What can we do?

Published on: 16/03/2020
family support

Express the pain us assistance to free it and leave it back.

  • We are isolated, but not alone, looks for support in your reliable circle, using the technology, some words of fondness are as a caress and they mitigate the loneliness.
  • You can need be with you, do it, but avoids to isolate you.
  • Takes care which you share in social networks, avoids false news that generate uneasiness and dread.
  • Booking moments of the day to vent the pain. Carry out Full Attention exercises (mindfulness) every day, can help you to have calm. 
  • Maintain habits of autocare and it carries out activities, although the memory this always current.

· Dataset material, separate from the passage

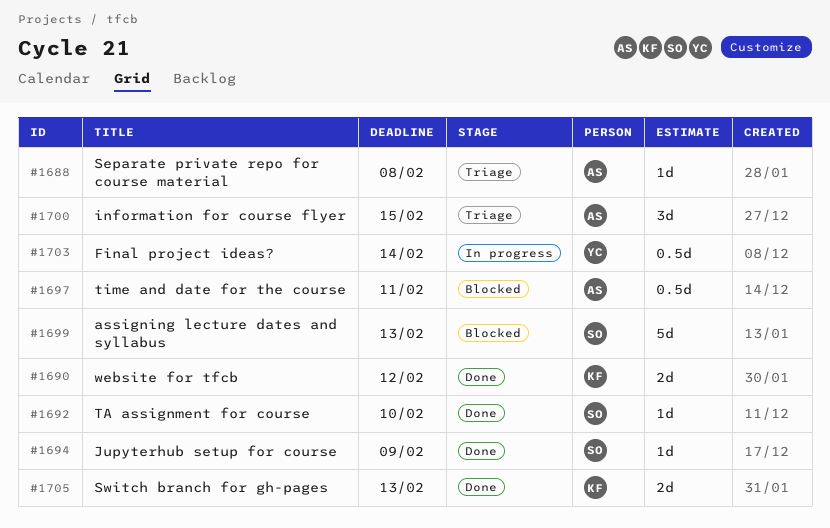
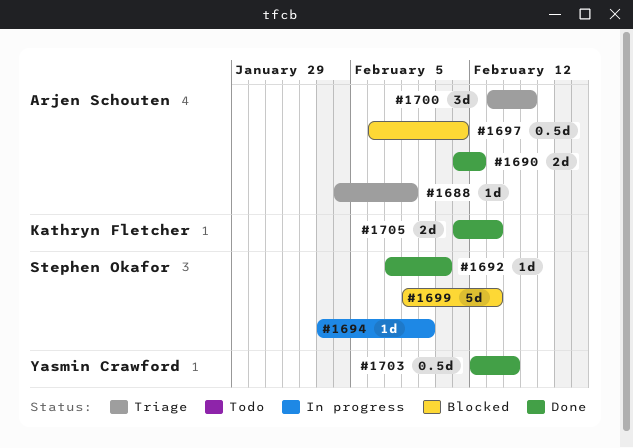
#1690, owner: Kathryn Fletcher -> Arjen Schouten
#1694, status: Done -> In progress
#1703, status: In progress -> Done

  • It can help you the to carry out some farewell ritual or symbolic act because of single that it is, online or in the intimacy. Provides the elaboration of the loss.
  • Recuerda that this situation is temporary and later will be able to carry out the act of farewell that it would had liked you.
  • Take care you and leave you to take care for the rest of them, if the malaise persists or it worsens enquiry with a health professional.
  • If there are children in the family environment to communicate them the news can worry. how can do it?

    - We can explain the truth, facts, using simple and suitable words to its age; avoiding unnecessary details or that they can confuse them.

    - Transmit them security with a close attitude and in a reassuring tone.

    - Them also need participate somehow of the familiar mourning and to see off that person (to do him a drawing, to sing him a song, etc.)

    - Listen them, do them to feel wrapped and realised. It provides attention to its questions helping them to express its feelings.

We can feel us sad or culprits for not having accompanied, but remembers that this act of renunciation avoids the contagion and protects to the rest of them. Have presents the many shared moments throughout all the life. The pain will not last always but the memory and the love for that person, yes.